New Brunswick Liberal Leader Susan Holt has announced her intention to run in the Bathurst East–Nepisiguit–Saint-Isidore riding, capping months of speculation.
"It was a really special moment for me today, another one of those political milestones that I'll never forget," Holt said in an interview with CBC News on Monday.
On Aug. 6, Holt became the first woman to win the leadership of the New Brunswick Liberal Party but without holding a seat in the legislature.
Within minutes of her election as leader, MLA Denis Landry said he was willing to make way for Holt to run in Bathurst East-Nepisiguit-Saint-Isidore.
Landry is making a move to municipal politics.
"I just want to make sure that somebody will take care of my riding," Landry, who has been the party's longest-serving MLA, said Monday.
A number of options
Holt had other choices when looking around for a riding in which to run. In October, Liberal MLA Daniel Guitard confirmed his resignation as Restigouche-Chaleur MLA because he planned a mayoral run in the new community of Belle-Baie.
Guitard wasn't as straightforward as Landry in offering his seat up to Holt.
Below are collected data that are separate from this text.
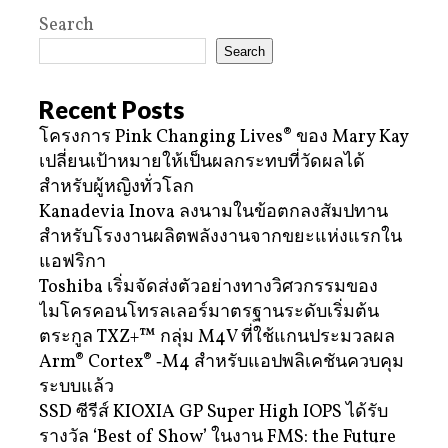
Search
Search
Recent Posts
โครงการ Pink Changing Lives® ของ Mary Kay
เปลี่ยนเป้าหมายให้เป็นผลกระทบที่วัดผลได้
สำหรับผู้หญิงทั่วโลก
Kanadevia Inova ลงนามในข้อตกลงสัมปทาน
สำหรับโรงงานผลิตพลังงานจากขยะแห่งแรกใน
แอฟริกา
Toshiba เริ่มจัดส่งตัวอย่างทางวิศวกรรมของ
ไมโครคอนโทรลเลอร์มาตรฐานระดับเริ่มต้น
ตระกูล TXZ+™ กลุ่ม M4V ที่ใช้แกนประมวลผล
Arm® Cortex® ‑M4 สำหรับแอปพลิเคชันควบคุม
ระบบแล้ว
SSD ซีรีส์ KIOXIA GP Super High IOPS ได้รับ
รางวัล ‘Best of Show’ ในงาน FMS: the Future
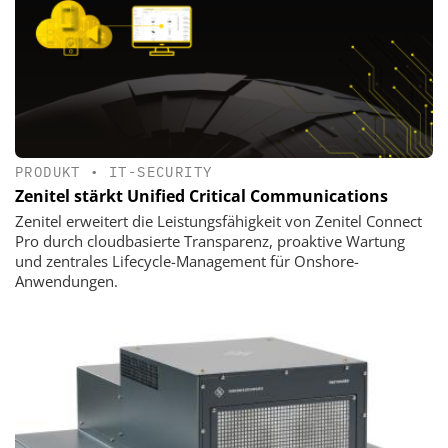
PRODUKT
•
IT-SECURITY
Zenitel stärkt Unified Critical Communications
Zenitel erweitert die Leistungsfähigkeit von Zenitel Connect
Pro durch cloudbasierte Transparenz, proaktive Wartung
und zentrales Lifecycle-Management für Onshore-
Anwendungen.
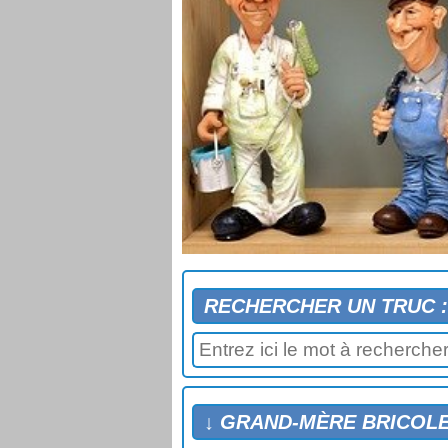
RECHERCHER UN TRUC :
↓ GRAND-MÈRE BRICOLE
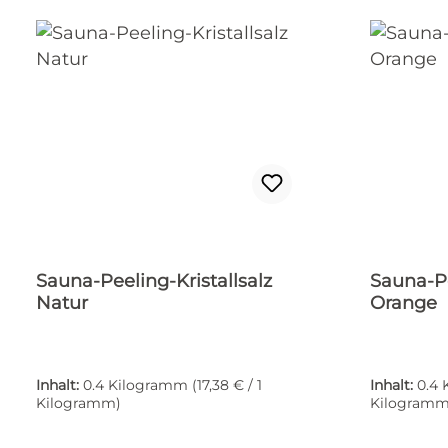
Sauna-Peeling-Kristallsalz
Sauna-Pe
Natur
Orange
Inhalt:
0.4 Kilogramm
(17,38 € / 1
Inhalt:
0.4
Kilogramm)
Kilogramm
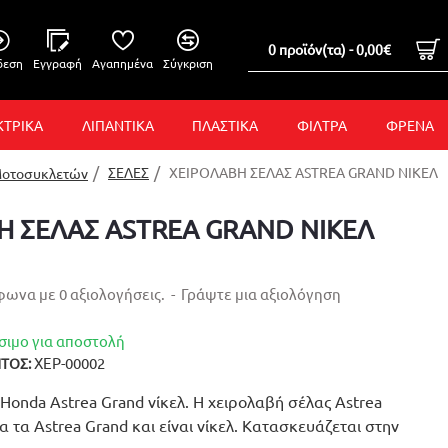
0 προϊόν(τα) - 0,00€
δεση
Εγγραφή
Αγαπημένα
Σύγκριση
ΚΤΡΙΚΑ
ΛΙΠΑΝΤΙΚΑ
ΠΛΑΣΤΙΚΑ
ΦΙΛΤΡΑ
ΦΡΕΝΑ
ΣΕΛΕΣ
ΧΕΙΡΟΛΑΒΗ ΣΕΛΑΣ ASTREA GRAND ΝΙΚΕΛ
Μοτοσυκλετών
Η ΣΕΛΑΣ ASTREA GRAND ΝΙΚΕΛ
ωνα με 0 αξιολογήσεις.
-
Γράψτε μια αξιολόγηση
σιμο για αποστολή
ΧΕΡ-00002
ΤΟΣ:
Honda Astrea Grand νίκελ. Η χειρολαβή σέλας Astrea
λα τα Astrea Grand και είναι νίκελ. Κατασκευάζεται στην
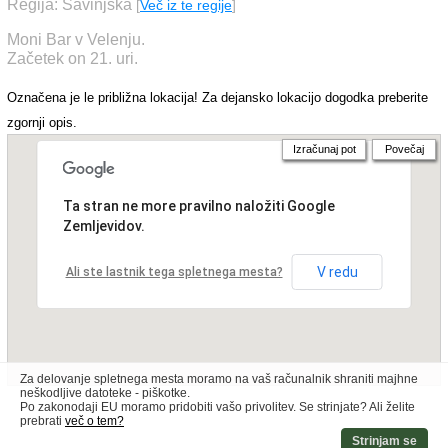
Regija: Savinjska
[
Več iz te regije
]
Moni Bar v Velenju.
Začetek on 21. uri.
Označena je le približna lokacija! Za dejansko lokacijo dogodka preberite
zgornji opis.
Izračunaj pot
Povečaj
Ta stran ne more pravilno naložiti Google
Zemljevidov.
V redu
Ali ste lastnik tega spletnega mesta?
Za delovanje spletnega mesta moramo na vaš računalnik shraniti majhne
neškodljive datoteke - piškotke.
Po zakonodaji EU moramo pridobiti vašo privolitev. Se strinjate? Ali želite
prebrati
več o tem?
Strinjam se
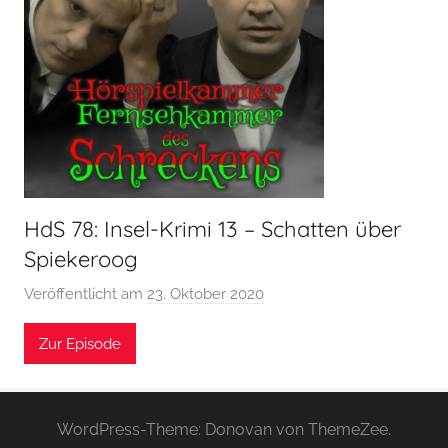
HdS 78: Insel-Krimi 13 – Schatten über
Spiekeroog
Veröffentlicht am
23. Oktober 2020
v
o
Zur Episode
n
H
o
e
WordPress-Theme: Donovan von ThemeZee.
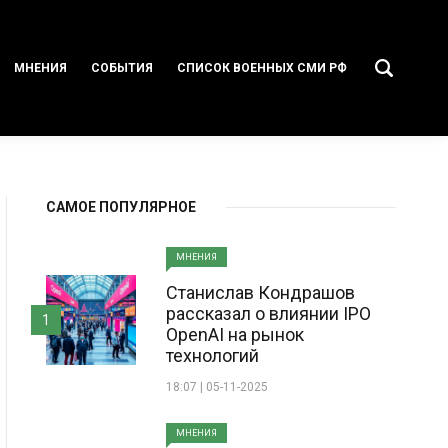
МНЕНИЯ
СОБЫТИЯ
СПИСОК ВОЕННЫХ СМИ РФ
САМОЕ ПОПУЛЯРНОЕ
МНЕНИЯ
Станислав Кондрашов
рассказал о влиянии IPO
1
OpenAI на рынок
технологий
18:07 | 05-11-2025
МНЕНИЯ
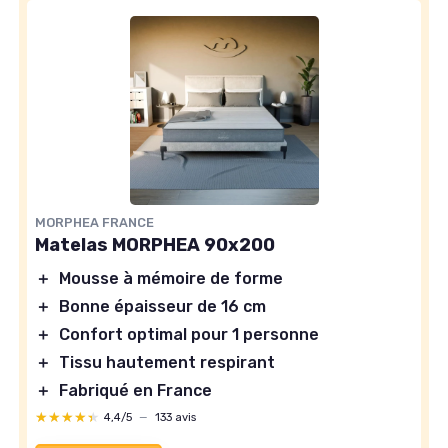
MORPHEA FRANCE
Matelas MORPHEA 90x200
＋
Mousse à mémoire de forme
＋
Bonne épaisseur de 16 cm
＋
Confort optimal pour 1 personne
＋
Tissu hautement respirant
＋
Fabriqué en France
★★★★★
★★★★★
4,4/5
—
133 avis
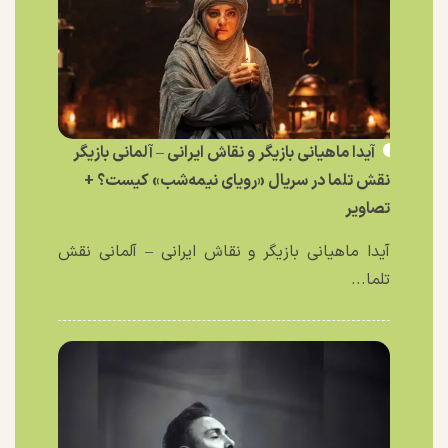
آیدا ماهیانی بازیگر و نقاش ایرانی – آلمانی بازیگر
نقش تلما در سریال «رویای نیمه‌شب» کیست؟ +
تصاویر
آیدا ماهیانی بازیگر و نقاش ایرانی – آلمانی نقش
تلما...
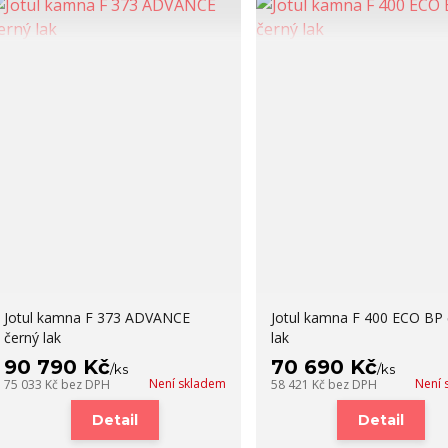
Jotul kamna F 373 ADVANCE
Jotul kamna F 400 ECO BP 
černý lak
lak
90 790 Kč
70 690 Kč
/
ks
/
ks
Není skladem
Není 
75 033 Kč
bez DPH
58 421 Kč
bez DPH
Detail
Detail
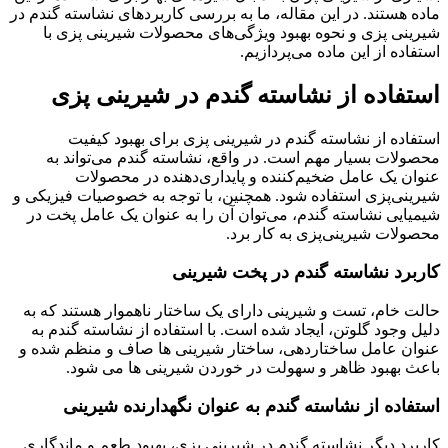
ماده هستند. در این مقاله، ما به بررسی کاربردهای نشاسته گندم در
شیرینی پزی و نحوه بهبود ویژگی‌های محصولات شیرینی پزی با
استفاده از این ماده می‌پردازیم.
استفاده از نشاسته گندم در شیرینی پزی
استفاده از نشاسته گندم در شیرینی پزی برای بهبود کیفیت
محصولات بسیار مهم است. در واقع، نشاسته گندم می‌تواند به
عنوان یک عامل ضخیم‌کننده و پایداری‌دهنده در محصولات
شیرینی‌پزی استفاده شود. همچنین، با توجه به خصوصیات فیزیکی و
شیمیایی نشاسته گندم، می‌توان آن را به عنوان یک عامل پخت در
محصولات شیرینی‌پزی به کار برد.
کاربرد نشاسته گندم در پخت شیرینی
حالت خام، تست و شیرینی دارای یک ساختار ناهموار هستند که به
دلیل وجود گلوتن، ایجاد شده است. با استفاده از نشاسته گندم به
عنوان عامل ساختاردهی، ساختار شیرینی ها صاف و منظم شده و
باعث بهبود ظاهر و سهولت در خوردن شیرینی ها می شود.
استفاده از نشاسته گندم به عنوان نگهدارنده شیرینی
کاربرد دیگر نشاسته گندم در شیرینی پزی، بهبود طعم و ماندگاری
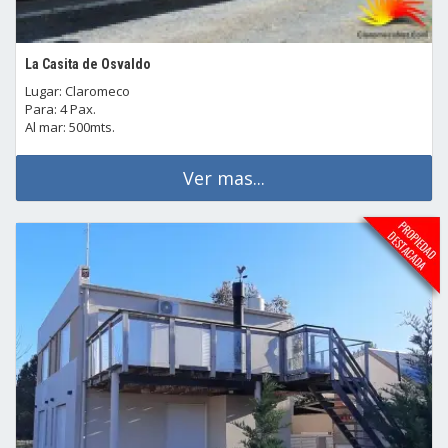
La Casita de Osvaldo
Lugar: Claromeco
Para: 4 Pax.
Al mar: 500mts.
Ver mas...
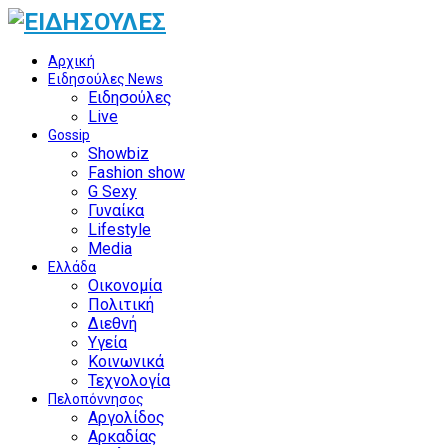
Αρχική
Ειδησούλες News
Ειδησούλες
Live
Gossip
Showbiz
Fashion show
G Sexy
Γυναίκα
Lifestyle
Media
Ελλάδα
Οικονομία
Πολιτική
Διεθνή
Υγεία
Κοινωνικά
Τεχνολογία
Πελοπόννησος
Αργολίδος
Αρκαδίας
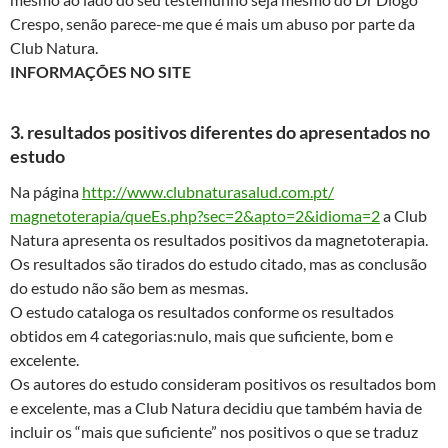
Crespo, senão parece-me que é mais um abuso por parte da
Club Natura.
INFORMAÇÕES NO SITE
3. resultados positivos diferentes do apresentados no
estudo
Na página
http://www.
clubnaturasalud.com.pt/
magnetoterapia/queEs.php?sec=
2&apto=2&idioma=2
a Club
Natura apresenta os resultados positivos da magnetoterapia.
Os resultados são tirados do estudo citado, mas as conclusão
do estudo não são bem as mesmas.
O estudo cataloga os resultados conforme os resultados
obtidos em 4 categorias:nulo, mais que suficiente, bom e
excelente.
Os autores do estudo consideram positivos os resultados bom
e excelente, mas a Club Natura decidiu que também havia de
incluir os “mais que suficiente” nos positivos o que se traduz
He said in October that he was retiring and it would be up to the local and provincial Liberal associations and Holt to make the decision.
Then, shortly after Guitard's resignation, former interim Liberal leader Roger Melanson announced his departure. He resigned as Dieppe's MLA on Oct. 21, opening a third possibility for Holt.
"While [Landry's resignation] was the first one in, I did take the time to get to know all of the ridings and the teams," said Holt. "There's great teams of people and really great communities across this province. … My heart felt pulled towards Bathurst East-Nepisiguit-Saint-Isidore."
The riding is among the safest Liberal constituencies in the province. Landry won it with 63.8 per cent of the vote in the last election. He was first elected in 1995, lost in 1999, won his seat back in 2003 and has been re-elected every time since.
Holt said she fell in love with the riding and sees the area is a "microcosm of New Brunswick" with Pabineau First Nation, anglophone and francophone communities all within the riding.
"I thought it would be a great place for a woman from the south to come and represent the north and really try to unify all the different people of New Brunswick," she said.
Holt said that if elected, she will be spending a lot more time in the area getting to know the people and what issues they want voiced. She plans to balance that with her work as party leader.
There is still no date for a byelection. Holt said Premier Blaine Higgs has said he won't "drag his feet" on it.
"So we will continue to ask that they set a date and set a date soon so that the people of this riding, and of Dieppe and of Restigouche-Chaleur, don't go unrepresented for longer than they have to," said Holt.